ROC analysis on the expression data of 9 genes never related to melanoma diagnosis or prognosis. The area under the curve (AUC) is plotted as sensitivity% vs 100-specificity%. The calculated AUC is reported in each case. The p value is <0.0001 in all cases.

Figure 2

Gene expression according to the IST online database. The four reported genes show different expression levels in melanoma vs healthy skin. The expression level of each gene is reported in 208 melanoma biopsies and 147 healthy skin biopsies, according to the IST Online database. Gating indicated with dashed lines include 90% of melanoma and 90% of ctrl skin samples. PEX3, BAG1, and CHMP2B expression in melanoma is clearly lower than healthy skin. WIPI1 expression in melanoma is clearly higher than healthy controls.

Figure 3

Protein expression according to the Human Protein Atlas. The plot reports the distribution of pixel as function of the expression level. Positions at the right end of the graph indicate higher protein expression.

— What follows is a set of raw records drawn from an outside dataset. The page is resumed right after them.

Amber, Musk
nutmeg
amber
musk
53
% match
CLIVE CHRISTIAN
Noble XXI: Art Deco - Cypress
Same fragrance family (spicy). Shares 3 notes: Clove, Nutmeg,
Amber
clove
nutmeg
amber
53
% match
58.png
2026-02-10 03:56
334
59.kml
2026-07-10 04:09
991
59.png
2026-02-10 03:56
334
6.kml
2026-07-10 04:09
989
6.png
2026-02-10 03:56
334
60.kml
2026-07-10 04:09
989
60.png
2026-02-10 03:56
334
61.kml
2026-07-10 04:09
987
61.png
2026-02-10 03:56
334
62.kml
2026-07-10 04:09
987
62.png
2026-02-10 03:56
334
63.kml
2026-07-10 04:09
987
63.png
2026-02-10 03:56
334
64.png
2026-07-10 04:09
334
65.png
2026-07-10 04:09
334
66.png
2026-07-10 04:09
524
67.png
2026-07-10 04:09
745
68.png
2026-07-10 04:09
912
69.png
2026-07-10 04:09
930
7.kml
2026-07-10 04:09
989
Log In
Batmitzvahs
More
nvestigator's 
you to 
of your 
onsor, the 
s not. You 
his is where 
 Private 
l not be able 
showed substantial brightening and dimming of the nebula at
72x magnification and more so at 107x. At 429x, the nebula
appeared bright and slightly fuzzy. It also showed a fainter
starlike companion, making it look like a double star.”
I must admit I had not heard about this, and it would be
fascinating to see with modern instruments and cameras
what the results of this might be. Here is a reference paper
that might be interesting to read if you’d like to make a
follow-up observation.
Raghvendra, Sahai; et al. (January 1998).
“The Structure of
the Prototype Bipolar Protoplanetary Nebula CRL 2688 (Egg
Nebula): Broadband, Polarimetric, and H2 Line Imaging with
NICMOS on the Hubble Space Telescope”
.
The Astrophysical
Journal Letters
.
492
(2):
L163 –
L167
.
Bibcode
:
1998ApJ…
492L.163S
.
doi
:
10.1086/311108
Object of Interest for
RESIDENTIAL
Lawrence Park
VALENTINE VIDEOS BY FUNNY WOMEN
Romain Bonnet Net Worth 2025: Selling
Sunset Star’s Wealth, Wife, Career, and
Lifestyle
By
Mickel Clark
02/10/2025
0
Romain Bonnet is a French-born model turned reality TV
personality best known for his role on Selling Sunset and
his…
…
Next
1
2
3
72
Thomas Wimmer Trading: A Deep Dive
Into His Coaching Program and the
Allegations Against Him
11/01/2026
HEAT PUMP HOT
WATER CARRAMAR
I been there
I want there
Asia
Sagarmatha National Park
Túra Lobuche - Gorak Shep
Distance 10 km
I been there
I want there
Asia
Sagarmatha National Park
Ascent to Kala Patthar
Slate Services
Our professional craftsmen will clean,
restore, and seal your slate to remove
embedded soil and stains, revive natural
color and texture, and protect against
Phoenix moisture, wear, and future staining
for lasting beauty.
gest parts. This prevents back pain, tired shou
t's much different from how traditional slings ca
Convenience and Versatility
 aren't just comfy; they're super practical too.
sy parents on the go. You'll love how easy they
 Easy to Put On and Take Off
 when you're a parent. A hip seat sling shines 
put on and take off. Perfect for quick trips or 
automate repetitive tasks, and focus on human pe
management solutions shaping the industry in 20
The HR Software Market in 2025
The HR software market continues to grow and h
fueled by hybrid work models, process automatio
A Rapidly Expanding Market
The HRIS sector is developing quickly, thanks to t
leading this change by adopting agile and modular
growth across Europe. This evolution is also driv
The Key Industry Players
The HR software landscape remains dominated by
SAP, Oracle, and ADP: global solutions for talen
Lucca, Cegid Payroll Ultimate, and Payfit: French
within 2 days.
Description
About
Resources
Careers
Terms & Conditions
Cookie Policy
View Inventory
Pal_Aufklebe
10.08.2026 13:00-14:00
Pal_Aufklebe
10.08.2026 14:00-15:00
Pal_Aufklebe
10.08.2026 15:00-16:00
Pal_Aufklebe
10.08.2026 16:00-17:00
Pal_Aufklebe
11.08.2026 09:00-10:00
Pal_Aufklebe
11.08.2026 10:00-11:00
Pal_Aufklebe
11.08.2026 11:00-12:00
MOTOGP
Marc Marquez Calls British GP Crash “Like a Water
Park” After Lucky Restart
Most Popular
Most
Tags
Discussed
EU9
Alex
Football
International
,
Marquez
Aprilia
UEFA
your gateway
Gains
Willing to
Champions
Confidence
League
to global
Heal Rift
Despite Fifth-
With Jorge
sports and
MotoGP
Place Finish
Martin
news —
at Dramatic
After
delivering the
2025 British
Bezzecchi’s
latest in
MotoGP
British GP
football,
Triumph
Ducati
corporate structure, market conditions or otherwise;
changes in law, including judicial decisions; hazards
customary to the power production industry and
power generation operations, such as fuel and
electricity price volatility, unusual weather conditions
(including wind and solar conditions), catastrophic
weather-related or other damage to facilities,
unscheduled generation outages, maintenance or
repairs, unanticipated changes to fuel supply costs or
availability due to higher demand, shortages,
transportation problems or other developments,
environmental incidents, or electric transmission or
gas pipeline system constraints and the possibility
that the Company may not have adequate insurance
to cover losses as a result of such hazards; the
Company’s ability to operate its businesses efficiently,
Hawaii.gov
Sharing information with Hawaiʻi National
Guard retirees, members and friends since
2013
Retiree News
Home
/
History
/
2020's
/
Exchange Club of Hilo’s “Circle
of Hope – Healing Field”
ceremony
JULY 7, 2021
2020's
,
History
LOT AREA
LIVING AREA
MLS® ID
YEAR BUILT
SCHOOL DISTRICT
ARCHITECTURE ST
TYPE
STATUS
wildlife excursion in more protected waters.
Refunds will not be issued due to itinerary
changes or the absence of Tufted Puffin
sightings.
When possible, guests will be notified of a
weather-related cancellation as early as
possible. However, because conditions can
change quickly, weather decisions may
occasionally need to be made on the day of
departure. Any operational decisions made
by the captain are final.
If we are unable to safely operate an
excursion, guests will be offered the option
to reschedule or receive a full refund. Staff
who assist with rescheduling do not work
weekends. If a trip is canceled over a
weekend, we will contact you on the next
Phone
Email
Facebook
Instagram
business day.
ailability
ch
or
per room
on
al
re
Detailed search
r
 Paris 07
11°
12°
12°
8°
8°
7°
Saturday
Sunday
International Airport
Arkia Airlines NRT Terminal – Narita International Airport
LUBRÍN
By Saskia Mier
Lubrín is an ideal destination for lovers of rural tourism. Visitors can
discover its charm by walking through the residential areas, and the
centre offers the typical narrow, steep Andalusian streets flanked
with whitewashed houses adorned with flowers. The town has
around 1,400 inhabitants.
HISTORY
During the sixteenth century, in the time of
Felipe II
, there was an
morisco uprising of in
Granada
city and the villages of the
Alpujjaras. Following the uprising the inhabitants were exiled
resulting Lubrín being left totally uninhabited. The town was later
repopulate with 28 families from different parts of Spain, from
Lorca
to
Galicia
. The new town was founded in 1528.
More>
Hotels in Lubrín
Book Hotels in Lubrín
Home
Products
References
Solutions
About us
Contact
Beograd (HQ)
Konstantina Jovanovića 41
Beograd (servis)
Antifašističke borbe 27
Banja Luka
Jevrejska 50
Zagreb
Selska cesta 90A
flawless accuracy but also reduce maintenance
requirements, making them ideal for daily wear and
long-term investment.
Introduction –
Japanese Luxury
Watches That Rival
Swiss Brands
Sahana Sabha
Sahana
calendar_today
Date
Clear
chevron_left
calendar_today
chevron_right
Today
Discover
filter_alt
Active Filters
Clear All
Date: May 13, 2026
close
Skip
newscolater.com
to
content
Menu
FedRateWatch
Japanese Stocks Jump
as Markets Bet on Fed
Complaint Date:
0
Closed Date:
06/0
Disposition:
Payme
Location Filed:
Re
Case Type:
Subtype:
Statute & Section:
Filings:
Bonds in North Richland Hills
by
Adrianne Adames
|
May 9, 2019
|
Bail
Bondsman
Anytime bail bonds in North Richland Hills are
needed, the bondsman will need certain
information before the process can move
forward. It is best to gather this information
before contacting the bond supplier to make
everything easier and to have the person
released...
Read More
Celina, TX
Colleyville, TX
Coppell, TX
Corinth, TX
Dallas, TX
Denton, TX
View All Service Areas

Median level in melanoma samples (dashed curve) shows a clear right shift as compared to healthy skin (gray curve), for BAG1, PEX3, and WIPI1 proteins.

Figure 4

Functional relations reported in Pubmed abstracts, according to Chilibot analysis. Only strong interactive relationships are reported (i.e., interactive relationships reported by at least 5 Pubmed abstracts). Green dotted lines indicate stimulatory relationships; yellow dashed/dotted lines indicate both stimulatory and inhibitory relationships; red dashed lines indicate inhibitory relationships; and continuous gray lines indicate neither stimulatory nor inhibitory relationship, according to Chilibot categories. (a) None of the 3 selected autophagy-related genes has any direct known interactive relationship with melanoma; rather, the relationships are all mediated by autophagy. This indicates that the proposed role of BAG1, PEX3, and WIPI1 in melanoma is novel. (b) Strong interactive relationships of the 3 genes occur with intracellular vesicles, and, through these, they may relate to melanoma. (c) Strong interactive relationships of all 222 ARGs taken from Supplementary Table 1 with melanoma were investigated. Neither BAG1, nor PEX3 nor WIPI1, has a direct strong interactive relationship with melanoma. BAG1 may have indirect strong interactive relationships with melanoma, mediated by BIRC5, BID, PARP1, FAS, BAX, DNAJB, and many others. WIPI1 interaction with melanoma is mediated by PRKAB1, ATG12, ATG5, ATG7, BECN1, and MAP1LC36. Interestingly, ARSA is the only autophagy-related gene having known strong interactive relationships with both BAG1, PEX3, and WIPI1 and with melanoma.

Figure 5

STRING analysis of WIPI1, BAG1, and PEX3 network. BCL2, PEX14, and ATG9A physically/functionally connect BAG1, PEX3, and WIPI1 (respectively) via HDAC1.